«Gracias».
¡Qué idiotez, decirle eso a una persona que acababa de desnudarle su alma! Pero ¿qué otra cosa podía decir? La respuesta que él quería no era la que Mew deseaba darle. Y cualquier otra cosa parecía inadecuada.
—¡Hyun Joong! —entregó su sombrero y sus guantes al lacayo y se fue derecho a su habitación. Oyó los pasos de su secretario tras él.
—¿Milord? —dijo Hyun Joong con la voz ahogada como si tuviera la boca llena. Posiblemente todavía estaba desayunando.
—¿Qué hora es?
—Las ocho y media. Muy temprano para usted, milord —no parecía un reproche, sino una disculpa por no estar preparado.
—Muy temprano para hablar con coherencia, querrás decir.
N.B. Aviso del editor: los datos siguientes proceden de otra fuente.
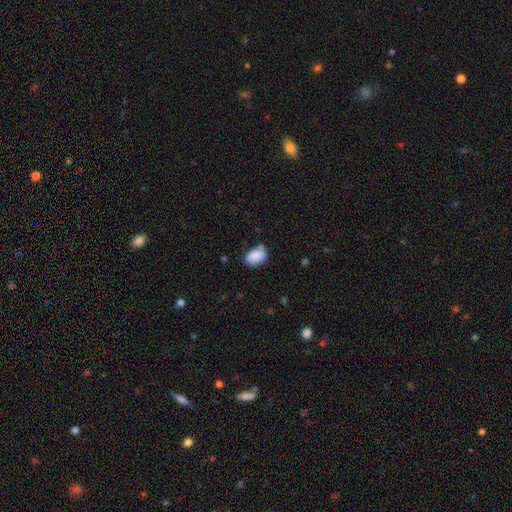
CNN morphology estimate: This appears to be a smooth galaxy with no disk features (85%) that is in between round and cigar-shaped (83%). Merging: none (61%).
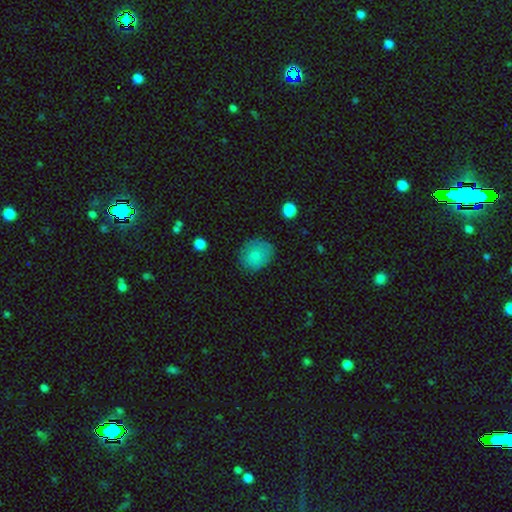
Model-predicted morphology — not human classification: This is clearly a smooth galaxy (82%). How rounded: likely round (63%). Merging: likely none (74%).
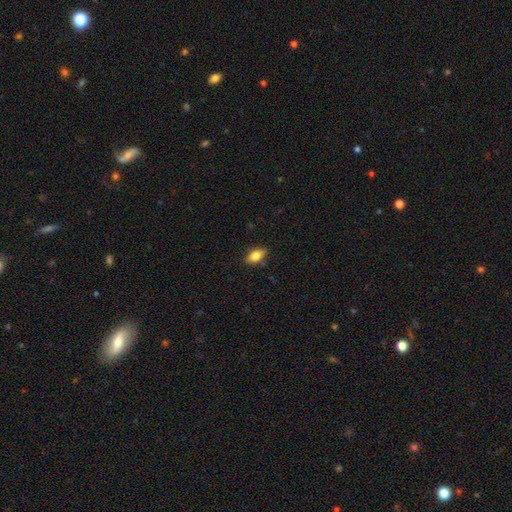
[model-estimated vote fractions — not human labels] Smooth or featured? smooth (74%)
How rounded? in between (86%)
Merging? none (85%)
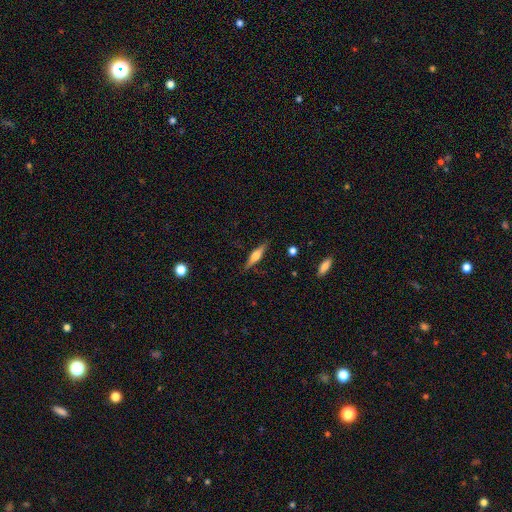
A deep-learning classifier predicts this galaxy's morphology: A featured or disk galaxy (58%) viewed edge-on (96%) with a rounded central bulge (85%).

Vote fractions:
- Smooth or featured? featured or disk: 58% / smooth: 35% / star or artifact: 7%
- Edge-on disk? yes: 96% / no: 4%
- Edge-on bulge? rounded: 85% / boxy: 12% / none: 4%
- Merging? none: 86% / minor disturbance: 10% / major disturbance: 2% / merger: 1%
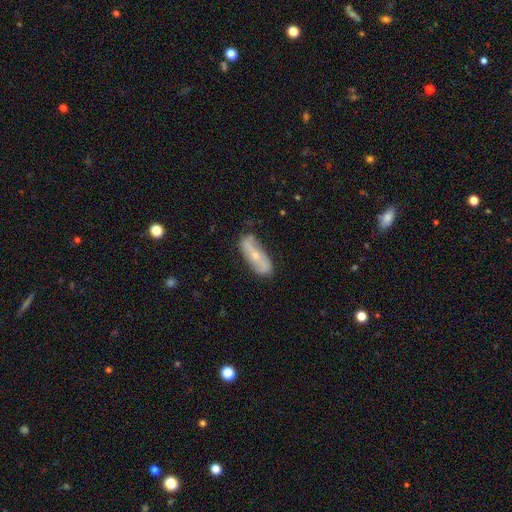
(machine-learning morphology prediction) Smooth or featured? Predicted: featured or disk (p=0.58). Edge-on disk? Predicted: no (p=0.75). Merging? Predicted: none (p=0.76).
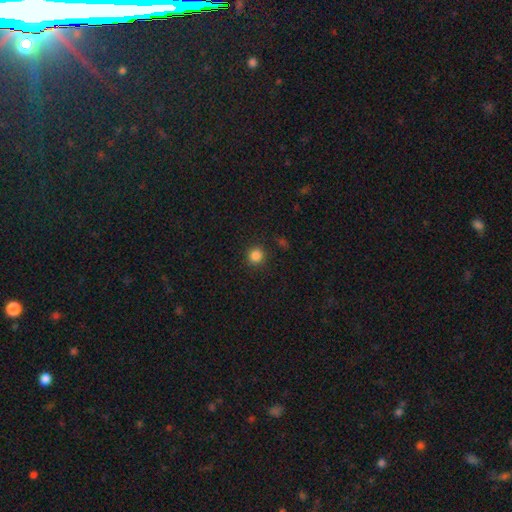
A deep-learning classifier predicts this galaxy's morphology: Overall: smooth (84%). How rounded: round (92%). Merging: none (90%).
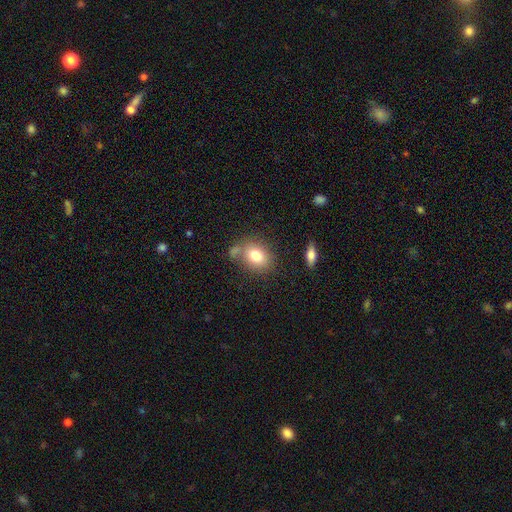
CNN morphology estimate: Smooth or featured?
  - smooth: 78% *
  - featured or disk: 12%
  - star or artifact: 10%
How rounded?
  - in between: 61% *
  - round: 37%
  - cigar-shaped: 1%
Merging?
  - none: 62% *
  - minor disturbance: 17%
  - merger: 15%
  - major disturbance: 6%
Pues prepárate para una sorpresa. No solo estoy sobrio, sino que he dormido, he desayunado y hasta he ido a dar un paseo.
Oyó una tos a su espalda cuando, a causa de la impresión, Hyun Joong se tragó una miga de pan de su tostada.
Mew sonrió.
—Parece que hoy te llevo la delantera. Vamos, ve a terminar de desayunar. O, si quieres, trae tu desayuno a mi habitación, junto con el periódico. Puedes usar la mesita de la ventana, si quieres. Esta mañana hay una brisa particularmente agradable. Y por lo que he podido deducir, la vista es muy placentera.
—Gracias, milord.
Su ayuda de cámara se había adelantado y estaba esperándolo en el dormitorio para quitarle la chaqueta. Mientras se la quitaba de los hombros, Mew buscó en el bolsillo de la pechera el retrato de Gulf, como hacía siempre. Pero sus dedos rozaron algo inesperado. Tardó un momento en recordar la tarjeta que su amante desconocido le había dado en el parque.
Cerró el puño, exasperado, pero enseguida lo relajó para no arrugar el papel. No había manejado bien la situación. No debería haberse reído de sus intentos de ayudarlo, ni haber replicado con aspereza. Si el joven lo dejaba después de uno de aquellos estallidos, sería él quien saliera perdiendo.
Sobre todo cuando el destino le había demostrado lo pequeños que eran sus problemas comparados con otros. Quizá su amante se equivocaba y él ya no servía de nada. Quizá tuviera que pasar el resto de su vida sentado junto a la ventana, oyendo pasar el mundo. Pero al menos no se vería forzado a pasarlo en una esquina, con una taza de hojalata.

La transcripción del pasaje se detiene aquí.